Black Phantom Chronicles Card Deck Behind the Scenes Part 11


December 15, 2016 

The End of the Beginning


Despite unrealistic plans before I started this semester, I feel that I have finished this card deck well. I have a professional looking playing card deck that I am comfortable selling and I had enough fun during the process that I am contemplating making other card decks to sell on the Etsy shop I and my sister have set up, WallaceOfAllTrades. The professionalism has only happened due to lots of pre-planning and self-appraisal.

I prepared well enough that difficulties were rare. Now, that wasn’t all because of my planning. Painting is not ruled by a computer chip or clicking codes beneath the surface. All in all, it’s very straight forward. Brushes, paper, acrylics, watercolors, and the like do not possess glitches, freeze suddenly, or corrupt. On thick paper, capable of holding a certain amount of water, one draws an image to their satisfaction, dips their brush in the appropriate colored paint, and draws that paint along the surface of the paper. If using acrylics and watercolors, which dry fairly quickly, progress can move along rather well.

This is not to say nothing happened that created annoyances and aggravations. There were times when my hands could not create what sat there in my head. Some days, I simply stared at the paper, or became too intimidated to make a single line in charcoal or paint. Sometimes, I loved the drawing when I finally finished it and trembled at the idea of ruining it with color.

When I scanned the paintings in and began editing the scanned files in the computer, new problems did arise, particularly with the king and queen. The original scan of the queen was so yellow, it was hideous. No scanner setting helped it, so I practically had to repaint her in Photoshop in order to restore the original painting’s appearance, section by section. When I was happy with the results, it still did not ever look like the painting, yet, it was good enough.

Now, I was never happy with the original painting of the king, period, no matter how many times I went over it in paint. The background looked good, Darkfire appeared to be a wood carving, and Evan was far from anything I would be happy with comparing to my story Prince Evan. Therefore, with the painting for the card deck kings, I took it into Photoshop and cut, moved, and clone-stamped new edges into many things until it looked much more like the image that had planted itself into my mind before I even set pencil to paper.

Those two were not finished with giving me grief, however, for after I sent the card deck to the printer for the alpha test, which two would print too dark? None other than the king and queen. The ace and jack looked wonderful as far as the printing went. The only problems with them were the borders, which I had to cut sections from in order to keep the image size large enough on the cards. The borders went from square to rectangle in two days of work, made longer by the fact that my file corrupted, and I had to reload my back-up file onto my computer and redo what I had just done.
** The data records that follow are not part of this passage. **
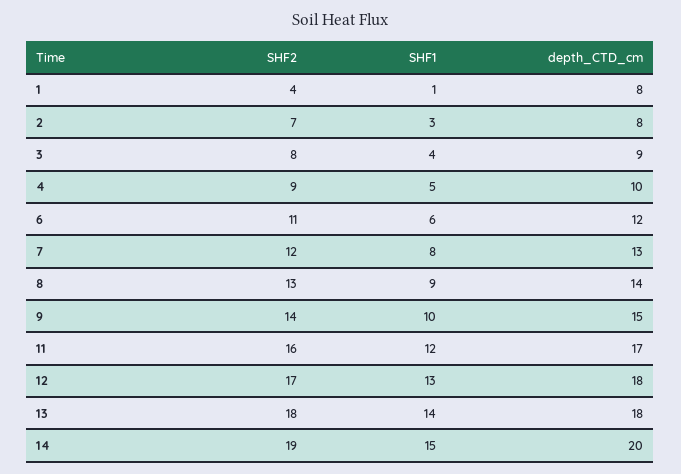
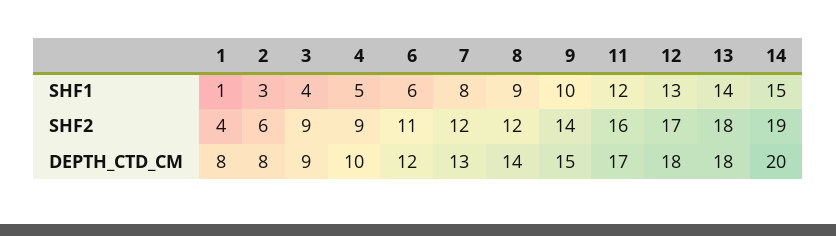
  {
    "SHF2": {
      "1": 4,
-     "2": 7,
+     "2": 6,
-     "3": 8,
+     "3": 9,
      "4": 9,
      "6": 11,
      "7": 12,
-     "8": 13,
+     "8": 12,
      "9": 14,
      "11": 16,
      "12": 17,
      "13": 18,
      "14": 19
    },
    "SHF1": {
      "1": 1,
      "2": 3,
      "3": 4,
      "4": 5,
      "6": 6,
      "7": 8,
      "8": 9,
      "9": 10,
      "11": 12,
      "12": 13,
      "13": 14,
      "14": 15
    },
    "depth_CTD_cm": {
      "1": 8,
      "2": 8,
      "3": 9,
      "4": 10,
      "6": 12,
      "7": 13,
      "8": 14,
      "9": 15,
      "11": 17,
      "12": 18,
      "13": 18,
      "14": 20
    }
  }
Also, on the last two weeks of this semester, my computer completely fried itself. It is now, as a tech once said of my sister’s computer, “Toast”. Thankfully, after once losing an entire first draft of one of my stories, a total of 40,000 words, I have become a bit of a paranoid mess and I save all my work all over the house, literally all over, so that, just in case there is a break in, a burglar cannot steal all of my life-long work. Now, with my dead computer, it is just a matter of when I can actually work on anything, since I must share computers with at least two out of six family members, when email, online classes, homework, etc. etc. etc. fill up the other two computers.

The other down-side is that I have lost my entire Adobe suite. I do own a disk version of Photoshop, which I can program onto a new computer when I purchase it, but for now I do not even have that. Only Providence, I think, could explain the fact that I finished the project and had already sent the files to the printer when I lost everything.

In hind-sight, I don’t know of anything I really could have done any differently than what I did. I did alter things I had planned as I went along and found things for which I either did not have time or did not like, as in the suit symbols for the number cards, which made the cards appear crowded. The other things I changed, like the tuck-box, I changed due to expense and even future expense, since what is made here will be sold to future buyers and some profit must be considered.


All things considered, however, I went into the semester pre-planned, and came out content. Perhaps it would have been nice not to plan as much, if it meant I could pull off the same quality, and therefore be amazed at the result, but that is fantasy, which actually goes with the card deck anyway. Yes, this is fantasy, a card deck made partly by pre-planning, a bit of skill, an excessively large imagination, and what many would consider luck, fate, or even Providence, but what is undoubtedly beyond human understanding. For me as an artist, it is what determines the end result, whether I’ll look at the work after I am done and dislike it or, as with this project, look on it in its completion and see that vague shimmer of the wondrous imagination brought to life.